■ Work to be completed
From the entries that follow, copy each line containing the word "lines".

(Stored data)
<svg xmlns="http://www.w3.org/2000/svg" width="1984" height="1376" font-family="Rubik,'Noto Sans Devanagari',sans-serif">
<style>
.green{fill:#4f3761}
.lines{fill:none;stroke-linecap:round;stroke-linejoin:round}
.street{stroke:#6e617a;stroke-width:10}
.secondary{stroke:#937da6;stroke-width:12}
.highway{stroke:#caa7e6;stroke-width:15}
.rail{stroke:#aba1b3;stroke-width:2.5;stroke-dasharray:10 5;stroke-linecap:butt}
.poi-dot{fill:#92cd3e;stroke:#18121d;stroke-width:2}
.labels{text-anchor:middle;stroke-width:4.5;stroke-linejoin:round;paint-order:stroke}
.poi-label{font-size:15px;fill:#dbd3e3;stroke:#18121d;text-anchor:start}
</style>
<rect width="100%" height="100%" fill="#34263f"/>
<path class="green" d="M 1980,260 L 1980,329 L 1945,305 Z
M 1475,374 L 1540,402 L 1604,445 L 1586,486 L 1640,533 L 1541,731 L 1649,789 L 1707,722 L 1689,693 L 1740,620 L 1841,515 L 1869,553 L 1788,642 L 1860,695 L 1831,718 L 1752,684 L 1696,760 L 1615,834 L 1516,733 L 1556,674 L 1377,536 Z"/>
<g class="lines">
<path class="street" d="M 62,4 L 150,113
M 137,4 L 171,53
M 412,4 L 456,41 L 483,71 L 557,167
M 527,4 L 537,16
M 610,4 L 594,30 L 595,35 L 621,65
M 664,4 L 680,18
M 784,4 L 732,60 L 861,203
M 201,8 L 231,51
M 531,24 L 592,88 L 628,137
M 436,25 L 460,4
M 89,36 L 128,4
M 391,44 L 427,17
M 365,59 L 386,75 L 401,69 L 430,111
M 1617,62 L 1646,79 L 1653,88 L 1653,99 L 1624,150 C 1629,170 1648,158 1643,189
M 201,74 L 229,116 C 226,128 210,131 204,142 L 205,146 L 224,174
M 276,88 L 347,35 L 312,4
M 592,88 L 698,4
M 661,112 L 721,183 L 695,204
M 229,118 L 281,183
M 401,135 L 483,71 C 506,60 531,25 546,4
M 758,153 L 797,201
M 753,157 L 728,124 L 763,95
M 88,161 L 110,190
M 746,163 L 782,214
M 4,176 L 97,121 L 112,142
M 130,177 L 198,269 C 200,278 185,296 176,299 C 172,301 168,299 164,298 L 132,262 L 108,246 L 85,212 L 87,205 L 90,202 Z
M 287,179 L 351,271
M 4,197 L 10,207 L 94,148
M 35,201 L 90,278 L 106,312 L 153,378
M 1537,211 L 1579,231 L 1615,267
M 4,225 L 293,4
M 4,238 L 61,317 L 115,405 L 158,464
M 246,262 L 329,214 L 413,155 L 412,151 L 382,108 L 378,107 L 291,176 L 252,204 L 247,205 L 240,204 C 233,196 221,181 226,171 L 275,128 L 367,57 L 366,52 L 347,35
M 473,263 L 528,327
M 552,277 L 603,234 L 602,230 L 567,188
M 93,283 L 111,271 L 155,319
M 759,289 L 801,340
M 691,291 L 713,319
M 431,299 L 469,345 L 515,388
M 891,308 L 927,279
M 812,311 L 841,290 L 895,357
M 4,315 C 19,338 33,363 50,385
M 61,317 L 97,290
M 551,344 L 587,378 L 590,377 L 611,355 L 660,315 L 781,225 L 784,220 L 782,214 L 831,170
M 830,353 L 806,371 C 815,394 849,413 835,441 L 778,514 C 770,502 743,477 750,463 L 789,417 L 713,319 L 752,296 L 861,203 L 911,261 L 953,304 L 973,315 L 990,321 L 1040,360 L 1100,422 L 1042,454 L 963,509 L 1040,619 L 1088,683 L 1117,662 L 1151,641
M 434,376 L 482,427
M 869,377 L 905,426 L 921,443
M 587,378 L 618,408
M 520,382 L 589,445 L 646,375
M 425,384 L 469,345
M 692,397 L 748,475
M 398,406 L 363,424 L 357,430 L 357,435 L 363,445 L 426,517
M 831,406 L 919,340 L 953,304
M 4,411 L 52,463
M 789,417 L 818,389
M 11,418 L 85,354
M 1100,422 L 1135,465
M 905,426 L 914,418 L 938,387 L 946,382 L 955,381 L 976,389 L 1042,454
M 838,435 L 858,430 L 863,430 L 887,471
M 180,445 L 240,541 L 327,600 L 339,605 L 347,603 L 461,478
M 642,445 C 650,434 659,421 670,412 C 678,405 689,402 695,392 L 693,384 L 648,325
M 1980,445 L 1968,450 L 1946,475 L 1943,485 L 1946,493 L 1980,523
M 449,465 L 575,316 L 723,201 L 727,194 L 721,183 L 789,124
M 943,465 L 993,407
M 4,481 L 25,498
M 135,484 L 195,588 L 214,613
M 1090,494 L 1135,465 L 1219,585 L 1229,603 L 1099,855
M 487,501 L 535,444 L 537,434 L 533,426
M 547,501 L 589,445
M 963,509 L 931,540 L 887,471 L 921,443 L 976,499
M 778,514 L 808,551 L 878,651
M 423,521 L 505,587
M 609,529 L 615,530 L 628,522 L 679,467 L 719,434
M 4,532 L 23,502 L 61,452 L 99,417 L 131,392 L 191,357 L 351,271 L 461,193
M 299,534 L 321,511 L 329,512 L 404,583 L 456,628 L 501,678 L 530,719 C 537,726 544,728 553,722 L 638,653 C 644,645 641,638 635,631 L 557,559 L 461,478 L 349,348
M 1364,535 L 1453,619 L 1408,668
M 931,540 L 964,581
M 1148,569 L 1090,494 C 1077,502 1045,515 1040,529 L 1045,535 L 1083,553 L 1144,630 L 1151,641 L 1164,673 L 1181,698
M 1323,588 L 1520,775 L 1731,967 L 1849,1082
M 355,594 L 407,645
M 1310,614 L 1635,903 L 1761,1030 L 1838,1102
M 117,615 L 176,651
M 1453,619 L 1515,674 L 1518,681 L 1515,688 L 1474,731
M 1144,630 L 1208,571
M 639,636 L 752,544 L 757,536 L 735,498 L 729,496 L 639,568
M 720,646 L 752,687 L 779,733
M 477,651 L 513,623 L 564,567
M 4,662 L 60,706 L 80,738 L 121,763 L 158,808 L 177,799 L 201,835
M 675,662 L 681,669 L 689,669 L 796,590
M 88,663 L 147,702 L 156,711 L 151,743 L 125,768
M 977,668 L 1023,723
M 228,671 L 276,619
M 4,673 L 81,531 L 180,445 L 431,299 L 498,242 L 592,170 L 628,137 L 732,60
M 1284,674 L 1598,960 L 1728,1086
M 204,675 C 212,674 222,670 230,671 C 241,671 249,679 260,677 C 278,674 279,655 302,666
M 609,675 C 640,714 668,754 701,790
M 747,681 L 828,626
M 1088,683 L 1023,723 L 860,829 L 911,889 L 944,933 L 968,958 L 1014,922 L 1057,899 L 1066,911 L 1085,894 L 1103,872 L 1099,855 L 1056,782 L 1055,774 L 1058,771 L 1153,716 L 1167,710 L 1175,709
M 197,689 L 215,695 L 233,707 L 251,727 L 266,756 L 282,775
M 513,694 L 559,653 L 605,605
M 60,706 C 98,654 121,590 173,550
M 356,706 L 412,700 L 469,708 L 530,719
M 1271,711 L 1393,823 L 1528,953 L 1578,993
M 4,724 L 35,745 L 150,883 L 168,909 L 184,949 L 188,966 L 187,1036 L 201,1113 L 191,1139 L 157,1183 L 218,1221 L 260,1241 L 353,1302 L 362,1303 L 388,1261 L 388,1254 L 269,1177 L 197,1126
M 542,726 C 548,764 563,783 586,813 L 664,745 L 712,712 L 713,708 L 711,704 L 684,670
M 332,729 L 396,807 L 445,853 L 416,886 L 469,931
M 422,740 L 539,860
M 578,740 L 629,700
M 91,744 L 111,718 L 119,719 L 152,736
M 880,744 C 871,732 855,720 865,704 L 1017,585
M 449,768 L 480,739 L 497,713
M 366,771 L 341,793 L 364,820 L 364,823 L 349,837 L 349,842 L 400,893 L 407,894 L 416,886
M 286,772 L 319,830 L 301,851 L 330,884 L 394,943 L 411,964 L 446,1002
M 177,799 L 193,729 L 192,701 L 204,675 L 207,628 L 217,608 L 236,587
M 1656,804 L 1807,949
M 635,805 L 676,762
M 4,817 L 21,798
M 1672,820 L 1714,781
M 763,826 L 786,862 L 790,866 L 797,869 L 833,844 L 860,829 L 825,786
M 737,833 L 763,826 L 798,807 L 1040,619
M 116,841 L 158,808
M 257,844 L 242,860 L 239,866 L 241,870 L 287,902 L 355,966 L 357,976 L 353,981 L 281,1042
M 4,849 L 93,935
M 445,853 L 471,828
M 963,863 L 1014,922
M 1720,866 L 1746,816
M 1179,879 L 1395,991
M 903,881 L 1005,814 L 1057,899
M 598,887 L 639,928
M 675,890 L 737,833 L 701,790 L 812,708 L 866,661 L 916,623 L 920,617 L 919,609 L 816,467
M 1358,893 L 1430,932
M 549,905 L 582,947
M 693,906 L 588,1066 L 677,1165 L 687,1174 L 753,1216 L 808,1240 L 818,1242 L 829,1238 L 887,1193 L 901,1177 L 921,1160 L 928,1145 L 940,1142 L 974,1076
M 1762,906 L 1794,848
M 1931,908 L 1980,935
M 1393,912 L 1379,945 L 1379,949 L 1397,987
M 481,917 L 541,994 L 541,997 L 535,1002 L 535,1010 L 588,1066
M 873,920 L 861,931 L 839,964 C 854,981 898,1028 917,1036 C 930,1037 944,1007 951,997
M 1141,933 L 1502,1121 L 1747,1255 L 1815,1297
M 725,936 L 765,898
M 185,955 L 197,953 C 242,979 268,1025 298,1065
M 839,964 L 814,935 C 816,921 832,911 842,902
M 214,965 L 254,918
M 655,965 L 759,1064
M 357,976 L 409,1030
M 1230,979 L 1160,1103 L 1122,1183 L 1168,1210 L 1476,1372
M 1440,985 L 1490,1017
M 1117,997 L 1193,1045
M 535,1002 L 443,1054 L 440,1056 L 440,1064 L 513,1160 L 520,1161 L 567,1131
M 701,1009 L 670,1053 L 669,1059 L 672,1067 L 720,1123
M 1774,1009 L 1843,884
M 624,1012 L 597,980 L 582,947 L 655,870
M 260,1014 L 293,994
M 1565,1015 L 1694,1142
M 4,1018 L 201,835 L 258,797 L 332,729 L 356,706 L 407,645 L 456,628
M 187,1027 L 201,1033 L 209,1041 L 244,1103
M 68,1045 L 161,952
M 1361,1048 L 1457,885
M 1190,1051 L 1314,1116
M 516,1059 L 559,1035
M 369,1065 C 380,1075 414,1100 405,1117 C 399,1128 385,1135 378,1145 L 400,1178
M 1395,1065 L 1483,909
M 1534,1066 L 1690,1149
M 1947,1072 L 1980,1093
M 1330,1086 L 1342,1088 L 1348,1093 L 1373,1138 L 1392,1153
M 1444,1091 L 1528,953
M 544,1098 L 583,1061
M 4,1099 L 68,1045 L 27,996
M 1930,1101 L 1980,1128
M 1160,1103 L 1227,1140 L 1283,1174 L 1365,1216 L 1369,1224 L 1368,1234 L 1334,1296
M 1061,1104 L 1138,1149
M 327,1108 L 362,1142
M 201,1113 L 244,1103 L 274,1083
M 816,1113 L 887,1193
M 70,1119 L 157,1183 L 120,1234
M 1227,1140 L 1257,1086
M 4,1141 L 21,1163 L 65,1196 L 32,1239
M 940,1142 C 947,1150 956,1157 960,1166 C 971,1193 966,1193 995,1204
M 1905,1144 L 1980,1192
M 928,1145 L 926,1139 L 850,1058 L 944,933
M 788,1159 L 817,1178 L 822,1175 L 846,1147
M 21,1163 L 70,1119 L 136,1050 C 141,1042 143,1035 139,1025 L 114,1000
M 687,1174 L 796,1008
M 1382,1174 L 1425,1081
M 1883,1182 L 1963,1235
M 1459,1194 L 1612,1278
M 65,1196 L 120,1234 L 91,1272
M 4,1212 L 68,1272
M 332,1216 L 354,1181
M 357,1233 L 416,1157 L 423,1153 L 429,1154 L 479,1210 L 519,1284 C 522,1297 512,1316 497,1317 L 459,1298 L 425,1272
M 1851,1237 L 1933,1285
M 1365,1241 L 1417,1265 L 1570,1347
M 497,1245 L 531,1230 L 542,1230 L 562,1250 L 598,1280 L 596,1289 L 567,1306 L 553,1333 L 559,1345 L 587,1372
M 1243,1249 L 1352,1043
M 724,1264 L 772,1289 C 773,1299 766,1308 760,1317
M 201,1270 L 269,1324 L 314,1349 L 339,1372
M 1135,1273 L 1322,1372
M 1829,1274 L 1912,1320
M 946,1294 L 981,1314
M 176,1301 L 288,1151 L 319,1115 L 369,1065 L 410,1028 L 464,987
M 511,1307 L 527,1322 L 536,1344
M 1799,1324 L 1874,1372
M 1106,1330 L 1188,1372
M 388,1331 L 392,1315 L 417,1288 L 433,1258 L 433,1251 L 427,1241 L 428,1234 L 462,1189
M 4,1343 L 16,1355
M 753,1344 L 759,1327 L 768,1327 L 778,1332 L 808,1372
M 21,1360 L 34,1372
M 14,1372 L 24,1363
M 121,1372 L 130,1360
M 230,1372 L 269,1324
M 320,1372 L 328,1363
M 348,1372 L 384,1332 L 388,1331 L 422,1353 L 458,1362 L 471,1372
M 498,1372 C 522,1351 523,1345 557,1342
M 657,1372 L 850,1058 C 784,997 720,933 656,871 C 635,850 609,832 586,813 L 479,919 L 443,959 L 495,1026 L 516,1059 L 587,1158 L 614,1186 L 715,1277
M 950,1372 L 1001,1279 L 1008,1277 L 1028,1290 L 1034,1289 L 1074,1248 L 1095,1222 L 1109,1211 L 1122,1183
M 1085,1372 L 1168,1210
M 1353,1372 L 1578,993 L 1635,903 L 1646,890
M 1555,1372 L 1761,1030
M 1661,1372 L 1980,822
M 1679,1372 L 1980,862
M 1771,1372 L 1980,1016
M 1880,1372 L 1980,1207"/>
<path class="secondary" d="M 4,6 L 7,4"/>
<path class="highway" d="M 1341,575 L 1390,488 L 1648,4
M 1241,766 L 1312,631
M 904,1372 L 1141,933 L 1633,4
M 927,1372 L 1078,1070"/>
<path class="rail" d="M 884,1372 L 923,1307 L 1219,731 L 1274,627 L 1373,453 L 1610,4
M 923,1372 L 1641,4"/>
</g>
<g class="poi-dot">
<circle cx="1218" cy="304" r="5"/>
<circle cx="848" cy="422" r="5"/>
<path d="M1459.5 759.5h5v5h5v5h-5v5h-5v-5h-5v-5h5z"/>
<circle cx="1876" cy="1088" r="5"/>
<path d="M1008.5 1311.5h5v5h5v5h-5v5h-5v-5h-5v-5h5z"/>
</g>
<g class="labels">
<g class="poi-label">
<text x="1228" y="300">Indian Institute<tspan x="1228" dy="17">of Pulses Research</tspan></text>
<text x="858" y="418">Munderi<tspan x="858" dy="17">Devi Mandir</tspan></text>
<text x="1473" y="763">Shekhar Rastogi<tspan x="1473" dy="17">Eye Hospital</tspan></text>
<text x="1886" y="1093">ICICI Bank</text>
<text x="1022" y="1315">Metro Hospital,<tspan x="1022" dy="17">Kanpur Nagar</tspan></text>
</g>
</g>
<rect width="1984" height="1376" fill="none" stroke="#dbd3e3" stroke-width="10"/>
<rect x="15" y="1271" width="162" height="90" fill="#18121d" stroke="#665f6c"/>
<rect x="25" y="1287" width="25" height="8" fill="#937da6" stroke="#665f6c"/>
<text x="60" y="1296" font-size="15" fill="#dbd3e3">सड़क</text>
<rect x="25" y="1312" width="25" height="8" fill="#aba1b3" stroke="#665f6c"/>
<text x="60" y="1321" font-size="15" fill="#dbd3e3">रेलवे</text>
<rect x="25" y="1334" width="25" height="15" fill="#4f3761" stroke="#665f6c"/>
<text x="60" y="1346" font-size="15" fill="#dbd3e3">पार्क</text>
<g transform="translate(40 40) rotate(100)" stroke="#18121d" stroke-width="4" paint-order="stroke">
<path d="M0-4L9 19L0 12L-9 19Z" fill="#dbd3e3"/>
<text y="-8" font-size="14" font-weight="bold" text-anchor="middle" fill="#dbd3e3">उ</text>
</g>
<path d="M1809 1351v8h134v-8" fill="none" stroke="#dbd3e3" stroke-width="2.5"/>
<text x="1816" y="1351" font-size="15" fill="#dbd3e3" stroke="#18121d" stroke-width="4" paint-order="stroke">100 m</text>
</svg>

■ Answer to the exercise
.lines{fill:none;stroke-linecap:round;stroke-linejoin:round}
<g class="lines">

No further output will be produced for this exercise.